Supply side: Labor supply reduces demand for mechanized, intelligent and unmanned scenarios

As the “cost performance ratio” of the domestic labor force decreases due to aging, mechanization and intelligence assist and replace or accelerate labor in production activities, the demand for unmanned scenarios in daily life increases: 1) General automation: labor replacement in manufacturing and industrial chain transformation, gradually shifting some labor-intensive industries to overseas regions such as ASEAN, and supporting the export of related machinery and equipment; there is still room for improvement in domestic production rates in high-end machine tools and robots; 2) Driverless driving: solving the travel pain points of the elderly, the penetration rate of advanced intelligent driving is expected to increase; 3) No manpower in the service industry Alternative, the frequency of online shopping among middle-aged and elderly people may increase e-commerce logistics demand; 4) Agricultural machinery: With the aging and loss of the rural population, the current level of mechanized agricultural production is low, and it is expected to increase with policy support.
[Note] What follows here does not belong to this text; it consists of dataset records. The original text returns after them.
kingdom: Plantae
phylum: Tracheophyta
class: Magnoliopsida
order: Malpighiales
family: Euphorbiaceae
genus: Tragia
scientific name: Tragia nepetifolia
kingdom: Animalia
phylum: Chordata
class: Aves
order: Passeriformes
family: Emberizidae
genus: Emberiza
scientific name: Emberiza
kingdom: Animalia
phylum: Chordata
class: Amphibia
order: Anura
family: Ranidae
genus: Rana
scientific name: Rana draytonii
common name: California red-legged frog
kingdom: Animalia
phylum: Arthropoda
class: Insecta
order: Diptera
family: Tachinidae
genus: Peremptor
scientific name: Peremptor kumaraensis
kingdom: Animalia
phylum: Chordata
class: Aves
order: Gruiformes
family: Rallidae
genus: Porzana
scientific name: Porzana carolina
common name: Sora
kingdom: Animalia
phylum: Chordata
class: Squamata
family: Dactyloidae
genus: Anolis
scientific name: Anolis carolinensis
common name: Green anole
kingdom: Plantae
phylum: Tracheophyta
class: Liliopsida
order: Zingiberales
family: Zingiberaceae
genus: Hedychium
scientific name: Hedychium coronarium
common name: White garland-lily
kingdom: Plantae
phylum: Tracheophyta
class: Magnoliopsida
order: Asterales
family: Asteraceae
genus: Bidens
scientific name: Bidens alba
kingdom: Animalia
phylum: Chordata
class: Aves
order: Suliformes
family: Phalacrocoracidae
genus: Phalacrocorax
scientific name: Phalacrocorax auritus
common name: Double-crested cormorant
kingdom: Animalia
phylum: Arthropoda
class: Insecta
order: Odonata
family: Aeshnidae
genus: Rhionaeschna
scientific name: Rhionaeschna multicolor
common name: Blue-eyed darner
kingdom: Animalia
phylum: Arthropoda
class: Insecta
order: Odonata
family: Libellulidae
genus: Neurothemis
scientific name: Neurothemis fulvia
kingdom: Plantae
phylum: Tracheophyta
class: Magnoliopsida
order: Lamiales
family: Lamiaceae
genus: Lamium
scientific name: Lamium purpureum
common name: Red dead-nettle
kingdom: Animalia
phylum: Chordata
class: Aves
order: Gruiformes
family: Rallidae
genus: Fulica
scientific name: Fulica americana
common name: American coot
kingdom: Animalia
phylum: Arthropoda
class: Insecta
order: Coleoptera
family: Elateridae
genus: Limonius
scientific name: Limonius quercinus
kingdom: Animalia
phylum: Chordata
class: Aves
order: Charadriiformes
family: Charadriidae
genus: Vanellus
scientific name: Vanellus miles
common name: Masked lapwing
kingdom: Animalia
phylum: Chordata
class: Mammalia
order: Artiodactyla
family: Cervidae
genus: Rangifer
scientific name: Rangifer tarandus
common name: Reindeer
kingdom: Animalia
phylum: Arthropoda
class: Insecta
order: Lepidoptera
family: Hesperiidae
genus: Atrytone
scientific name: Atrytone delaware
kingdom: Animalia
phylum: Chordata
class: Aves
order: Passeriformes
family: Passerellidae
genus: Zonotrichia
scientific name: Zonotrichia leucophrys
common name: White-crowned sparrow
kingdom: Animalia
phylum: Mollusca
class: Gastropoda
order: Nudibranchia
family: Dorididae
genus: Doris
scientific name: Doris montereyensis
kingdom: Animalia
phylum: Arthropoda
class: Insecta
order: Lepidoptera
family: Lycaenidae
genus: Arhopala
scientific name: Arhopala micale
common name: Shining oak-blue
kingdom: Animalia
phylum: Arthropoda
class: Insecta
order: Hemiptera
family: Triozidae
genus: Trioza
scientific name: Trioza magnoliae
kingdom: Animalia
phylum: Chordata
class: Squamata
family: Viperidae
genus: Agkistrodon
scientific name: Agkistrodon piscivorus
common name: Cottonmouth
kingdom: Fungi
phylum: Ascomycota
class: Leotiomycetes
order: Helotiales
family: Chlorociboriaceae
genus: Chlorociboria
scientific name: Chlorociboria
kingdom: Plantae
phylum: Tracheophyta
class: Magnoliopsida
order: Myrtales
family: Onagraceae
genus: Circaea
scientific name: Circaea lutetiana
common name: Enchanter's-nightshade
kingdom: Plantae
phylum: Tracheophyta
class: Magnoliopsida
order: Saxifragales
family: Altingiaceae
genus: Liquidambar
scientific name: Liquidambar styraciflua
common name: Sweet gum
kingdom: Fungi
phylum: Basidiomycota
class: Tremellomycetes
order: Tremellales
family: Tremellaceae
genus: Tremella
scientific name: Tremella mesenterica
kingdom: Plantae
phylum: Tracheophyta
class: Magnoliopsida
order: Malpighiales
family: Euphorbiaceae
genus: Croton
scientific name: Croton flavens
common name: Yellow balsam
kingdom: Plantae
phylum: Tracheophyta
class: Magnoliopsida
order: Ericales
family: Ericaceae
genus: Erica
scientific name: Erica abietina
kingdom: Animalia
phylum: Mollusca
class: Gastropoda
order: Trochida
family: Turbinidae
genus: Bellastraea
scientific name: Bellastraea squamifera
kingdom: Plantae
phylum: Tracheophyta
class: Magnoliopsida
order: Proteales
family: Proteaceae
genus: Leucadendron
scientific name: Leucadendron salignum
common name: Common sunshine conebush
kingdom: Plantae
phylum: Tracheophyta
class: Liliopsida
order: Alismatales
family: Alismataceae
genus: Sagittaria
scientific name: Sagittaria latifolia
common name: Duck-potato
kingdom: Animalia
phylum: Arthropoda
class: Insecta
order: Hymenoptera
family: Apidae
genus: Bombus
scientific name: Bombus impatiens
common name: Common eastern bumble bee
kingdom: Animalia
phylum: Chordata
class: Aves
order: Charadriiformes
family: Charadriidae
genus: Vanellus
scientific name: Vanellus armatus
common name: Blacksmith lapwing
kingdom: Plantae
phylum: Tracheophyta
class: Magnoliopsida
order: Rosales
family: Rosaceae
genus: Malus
Capital side: The downward trend in interest rates and the long-term financing of capital are beneficial to long-term and dividend assets

Judging from overseas experience, aging is usually accompanied by a decline in long-term interest rate centers, which may affect the structural performance of the equity market through two paths: 1) from the DDM model, a decline in discount rates favors long-term assets and forms a capital chain advantage for emerging industries, but needs to be matched with the industrial cycle; 2) the general social return on investment center declines, investors' expected returns are lowered, and the attractiveness of dividend assets increases relatively.

The above two types of assets seem to be “opposites,” but taking Japan and the US as a guide, growth stocks and dividend stocks both had excess returns during the period when interest rate centers declined. Furthermore, aging is expected to bring increases in insurance capital, pensions, etc., favoring market growth and dividend value in terms of capital preferences, but there may be differences between economies. For example, US pension allocations are mainly S&P 500, and domestic pensions pay more attention to dividends.

Risk warning: Policy strength falls short of expectations; industrial development falls short of expectations; risk of historical experience failure.